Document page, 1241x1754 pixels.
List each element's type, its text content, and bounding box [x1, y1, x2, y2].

==

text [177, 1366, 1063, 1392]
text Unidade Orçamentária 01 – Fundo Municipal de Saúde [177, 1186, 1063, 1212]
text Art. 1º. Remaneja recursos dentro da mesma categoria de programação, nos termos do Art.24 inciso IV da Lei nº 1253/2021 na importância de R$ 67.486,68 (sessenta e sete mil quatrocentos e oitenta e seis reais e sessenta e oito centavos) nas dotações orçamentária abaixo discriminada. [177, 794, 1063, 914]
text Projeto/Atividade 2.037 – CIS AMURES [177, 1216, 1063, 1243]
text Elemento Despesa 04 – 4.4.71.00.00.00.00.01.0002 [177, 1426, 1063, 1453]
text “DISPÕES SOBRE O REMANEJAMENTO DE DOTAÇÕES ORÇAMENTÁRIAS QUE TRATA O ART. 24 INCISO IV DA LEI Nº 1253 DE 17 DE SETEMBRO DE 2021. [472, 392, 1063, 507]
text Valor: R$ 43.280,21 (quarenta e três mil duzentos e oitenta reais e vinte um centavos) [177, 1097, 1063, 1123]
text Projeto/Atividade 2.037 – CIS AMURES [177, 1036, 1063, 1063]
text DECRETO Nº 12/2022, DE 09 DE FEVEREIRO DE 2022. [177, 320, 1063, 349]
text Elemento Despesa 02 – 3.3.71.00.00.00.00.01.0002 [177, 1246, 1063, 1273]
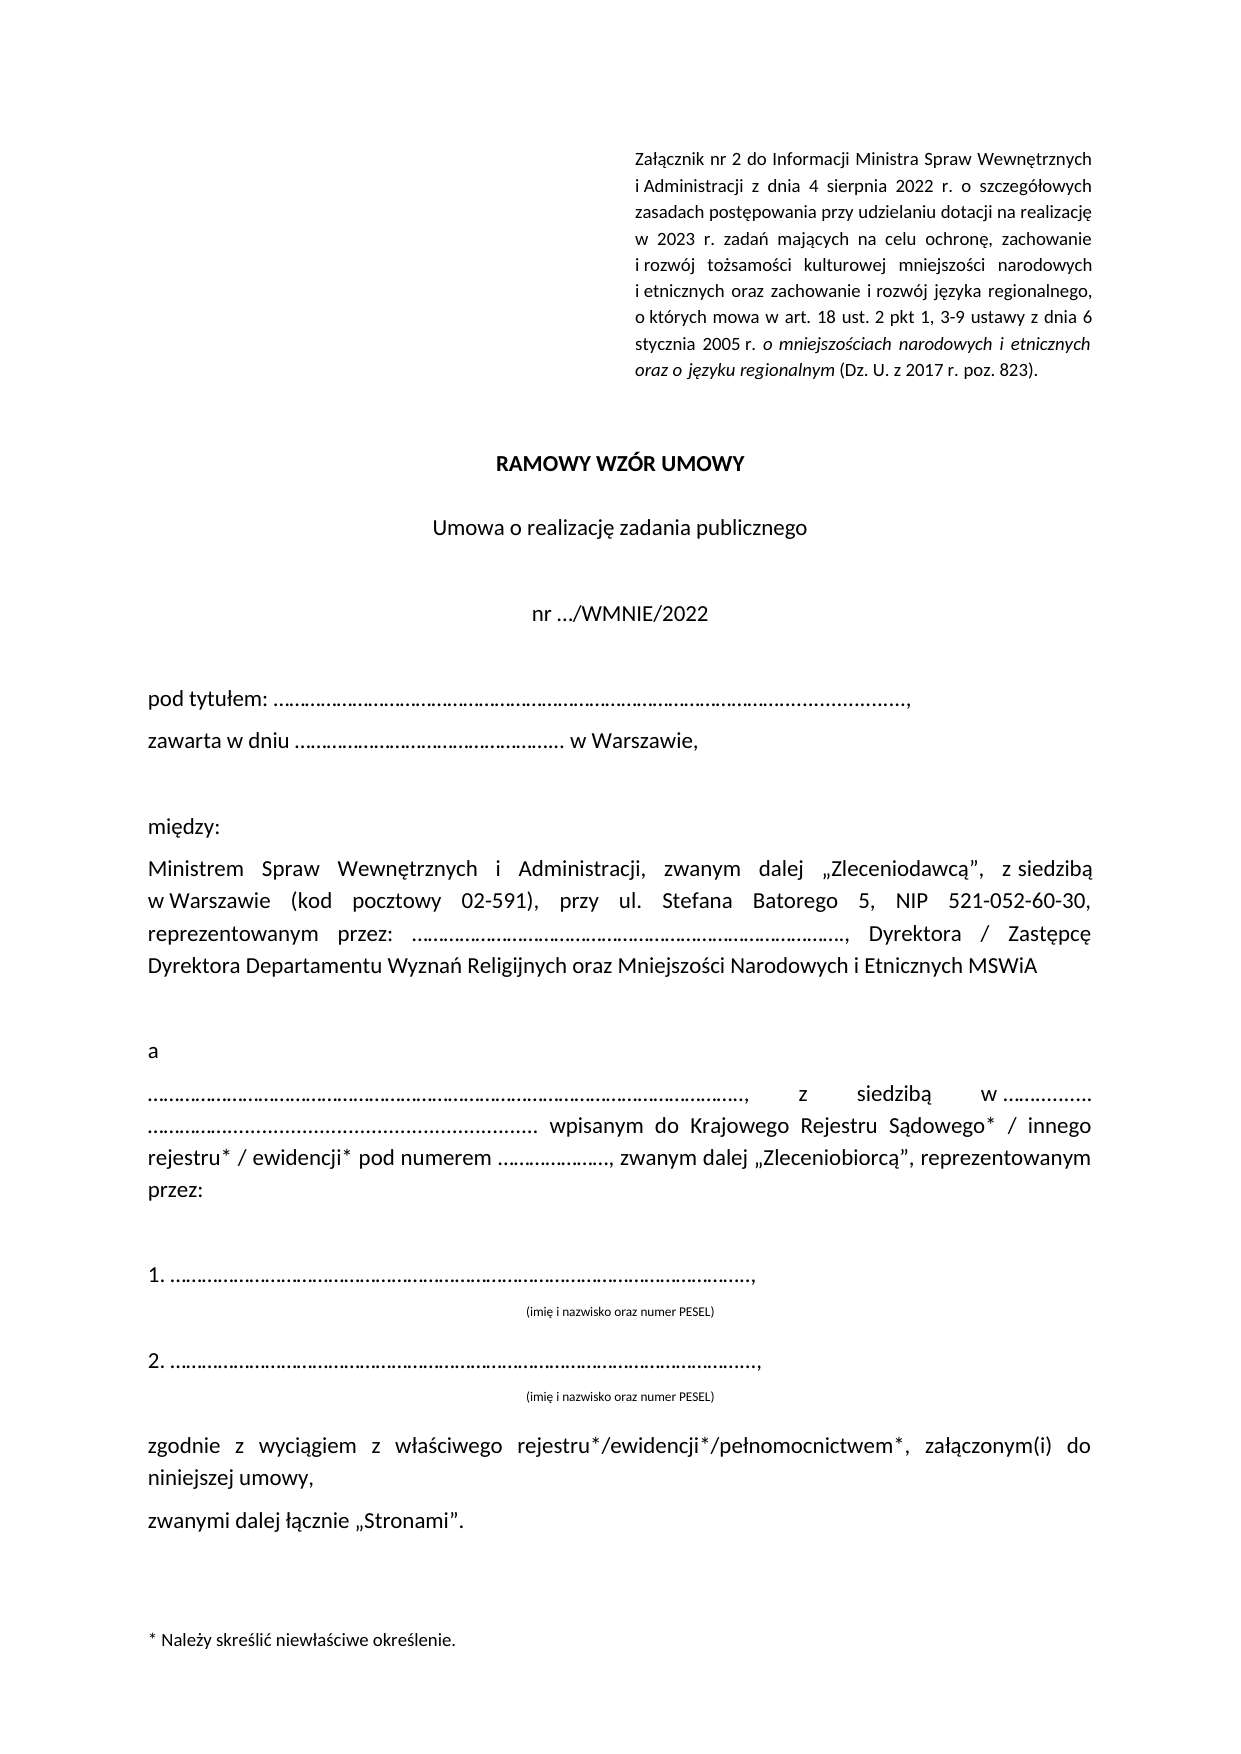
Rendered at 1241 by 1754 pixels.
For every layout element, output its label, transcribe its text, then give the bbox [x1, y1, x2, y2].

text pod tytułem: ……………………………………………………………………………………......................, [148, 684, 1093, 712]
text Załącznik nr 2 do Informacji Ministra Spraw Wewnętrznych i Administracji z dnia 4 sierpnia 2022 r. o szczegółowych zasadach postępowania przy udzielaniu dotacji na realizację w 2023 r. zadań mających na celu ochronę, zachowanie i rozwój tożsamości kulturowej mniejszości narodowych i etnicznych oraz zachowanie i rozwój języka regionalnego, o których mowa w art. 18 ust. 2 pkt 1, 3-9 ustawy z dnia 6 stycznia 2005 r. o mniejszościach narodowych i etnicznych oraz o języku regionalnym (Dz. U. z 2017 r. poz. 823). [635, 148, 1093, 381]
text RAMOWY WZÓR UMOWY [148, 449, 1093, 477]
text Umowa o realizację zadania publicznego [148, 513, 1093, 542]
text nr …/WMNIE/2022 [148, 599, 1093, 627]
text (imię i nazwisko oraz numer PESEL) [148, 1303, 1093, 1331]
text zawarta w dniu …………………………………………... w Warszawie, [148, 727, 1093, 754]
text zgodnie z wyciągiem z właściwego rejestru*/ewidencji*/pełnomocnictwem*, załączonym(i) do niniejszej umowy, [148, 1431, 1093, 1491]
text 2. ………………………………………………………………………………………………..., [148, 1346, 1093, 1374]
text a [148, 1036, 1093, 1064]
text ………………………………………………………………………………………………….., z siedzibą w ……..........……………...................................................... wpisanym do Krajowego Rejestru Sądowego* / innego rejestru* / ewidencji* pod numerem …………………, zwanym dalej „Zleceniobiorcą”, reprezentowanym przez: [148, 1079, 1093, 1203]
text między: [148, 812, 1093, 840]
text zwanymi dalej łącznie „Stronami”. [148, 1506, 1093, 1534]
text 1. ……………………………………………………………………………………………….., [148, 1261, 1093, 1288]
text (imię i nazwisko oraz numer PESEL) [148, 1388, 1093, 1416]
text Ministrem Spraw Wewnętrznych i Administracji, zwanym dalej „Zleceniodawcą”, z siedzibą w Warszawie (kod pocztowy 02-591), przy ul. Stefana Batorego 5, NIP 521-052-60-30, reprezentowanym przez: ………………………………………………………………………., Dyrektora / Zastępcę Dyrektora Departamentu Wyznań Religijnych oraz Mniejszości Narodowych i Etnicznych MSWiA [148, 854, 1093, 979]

* * *

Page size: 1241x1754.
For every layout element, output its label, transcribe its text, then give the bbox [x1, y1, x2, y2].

Directions for this task: Show every line of the data in which the word "pixels" appears.

Task response:
Document page, 1241x1754 pixels.
Rendered at 1241 by 1754 pixels.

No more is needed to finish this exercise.